Cumhuriyetçi bazı senatörler, geçtiğimiz yıl Guantanamo gözaltı merkezinin açık tutulması için kararname imzalayan Başkan Trump’a 22 Ocak tarihinde bir mektup yazarak Suriye Demokratik Güçleri’nin gözaltında tuttuğu IŞİD savaşçılarının Guantanamo’ya gönderilmesi çağrısında bulundu.
Matthew Levitt, Guantanamo seçeneğinin Amerika ve dünyayı terör ve radikalleşmenin önlenmesi konusunda aynı kısır döngüye itebileceği uyarısında bulunuyor.

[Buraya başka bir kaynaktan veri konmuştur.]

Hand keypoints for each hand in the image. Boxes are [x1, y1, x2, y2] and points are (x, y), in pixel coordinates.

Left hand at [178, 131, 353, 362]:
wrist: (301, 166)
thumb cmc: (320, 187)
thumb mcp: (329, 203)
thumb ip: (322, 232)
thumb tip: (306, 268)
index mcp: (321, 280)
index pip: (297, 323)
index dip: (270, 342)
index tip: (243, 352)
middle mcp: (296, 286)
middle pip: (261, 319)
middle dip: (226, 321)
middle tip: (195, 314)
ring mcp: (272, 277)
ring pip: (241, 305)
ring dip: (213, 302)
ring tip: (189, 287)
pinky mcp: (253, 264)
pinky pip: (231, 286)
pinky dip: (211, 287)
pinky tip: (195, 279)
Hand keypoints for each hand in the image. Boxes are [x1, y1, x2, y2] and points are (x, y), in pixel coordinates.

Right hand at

Matthew Levitt: Guantanamo açık kaldığı sürece böyle bir seçenek masada. Amerika’da şu anda kurumlar arasında bu seçeneğinin değerlendirilmesi konusunda hararetli bir tartışma var. Bazıları bu seçeneğin iyi bir fikir olduğunu bazılarıysa hukukun üstünlüğü ya da etik açıdan bakıldığında çok kötü bir fikir olduğunu savunuyor. Guantanamo seçeneği bana sorarsanız kötü bir seçenek. Bu IŞİD ya da El Kaide’nin bölgedeki kalıntılarına büyük bir halkla ilişkiler fırsatı sunacaktır.

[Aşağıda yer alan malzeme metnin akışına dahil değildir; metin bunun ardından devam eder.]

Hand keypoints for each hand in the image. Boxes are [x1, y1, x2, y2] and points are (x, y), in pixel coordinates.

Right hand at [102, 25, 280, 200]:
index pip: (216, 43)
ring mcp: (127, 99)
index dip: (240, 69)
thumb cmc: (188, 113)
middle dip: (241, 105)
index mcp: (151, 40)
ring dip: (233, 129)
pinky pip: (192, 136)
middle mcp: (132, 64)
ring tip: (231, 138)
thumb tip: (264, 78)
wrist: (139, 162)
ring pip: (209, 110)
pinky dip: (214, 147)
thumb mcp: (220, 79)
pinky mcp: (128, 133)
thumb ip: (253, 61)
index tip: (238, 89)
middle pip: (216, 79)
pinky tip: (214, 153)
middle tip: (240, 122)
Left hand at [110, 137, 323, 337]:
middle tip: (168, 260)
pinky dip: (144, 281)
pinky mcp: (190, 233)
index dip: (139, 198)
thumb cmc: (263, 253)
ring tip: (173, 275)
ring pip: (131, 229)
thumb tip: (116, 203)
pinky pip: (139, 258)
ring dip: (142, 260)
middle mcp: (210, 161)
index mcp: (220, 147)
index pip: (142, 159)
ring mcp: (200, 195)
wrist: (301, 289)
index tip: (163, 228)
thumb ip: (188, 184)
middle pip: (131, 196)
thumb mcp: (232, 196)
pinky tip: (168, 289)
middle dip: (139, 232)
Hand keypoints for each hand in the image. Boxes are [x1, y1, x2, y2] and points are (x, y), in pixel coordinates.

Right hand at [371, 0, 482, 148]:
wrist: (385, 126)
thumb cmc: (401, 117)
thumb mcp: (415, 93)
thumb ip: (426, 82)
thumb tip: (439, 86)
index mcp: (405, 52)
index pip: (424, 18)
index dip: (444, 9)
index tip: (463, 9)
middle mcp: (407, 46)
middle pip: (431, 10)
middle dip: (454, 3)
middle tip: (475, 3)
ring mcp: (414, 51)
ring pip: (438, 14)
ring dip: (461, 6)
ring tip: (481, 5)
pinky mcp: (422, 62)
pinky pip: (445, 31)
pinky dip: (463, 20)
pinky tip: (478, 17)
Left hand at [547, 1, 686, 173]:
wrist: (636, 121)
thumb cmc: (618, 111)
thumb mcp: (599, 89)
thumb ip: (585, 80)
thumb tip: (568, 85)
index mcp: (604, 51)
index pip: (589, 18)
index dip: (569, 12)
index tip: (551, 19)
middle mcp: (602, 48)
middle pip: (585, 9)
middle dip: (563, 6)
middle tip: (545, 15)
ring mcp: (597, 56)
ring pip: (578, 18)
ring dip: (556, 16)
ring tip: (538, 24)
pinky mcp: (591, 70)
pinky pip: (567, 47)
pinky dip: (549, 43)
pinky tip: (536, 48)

Yabancı savaşçıların çocukları ne olacak?
Suriye’deki yabancı savaşçılar ve aileleri tartışmasının en karmaşık unsuru şüphesiz çocuklar.
Matthew Levitt: Teorik olarak belki küçük çocuklar yaşadıklarını çok kolay hatırlamayabilecekleri için onlarla daha kolay baş edilebilir. Ancak 5-6 yaşına gelmiş ve bugüne kadar infazlar dahil olmak üzere birçok korkunç olaya tanık olmuş ya da kendileri bizzat şiddet olaylarında yer almış çocukları düşünürsek, bu çocukların şiddete karşı hassasiyetlerini kaybetmiş olmaları büyük kaygı yaratıyor. Daha önce bu kadar kısa sürede ve bu kadar çok sayıda yabancı savaşçı ve aileleriyle karşı karşıya kaldığımızı hatırlamıyorum. Bu sorun çocukları cezaevine atarak değil terapiyle çözülecek bir şey. Bu boyutta bir şeyle baş edebilecek bir programımız var mı net değil. Bazı ülkeler de süreç çok karmaşık, bu kişileri ülkeye almayalım diyecektir. O zaman da bu çocuklar böyle bir imkan olmadan büyüyecekler. Muhtemelen öfkeleri devam edecek ve bu yüzden yaşadıkları topluma tehdit olmaya devam edecekler. Şu anda bu sorunun önüne geçme fırsatımız var. Kolay değil ama uzun süre düşünmek gibi bir lüksümüz de yok.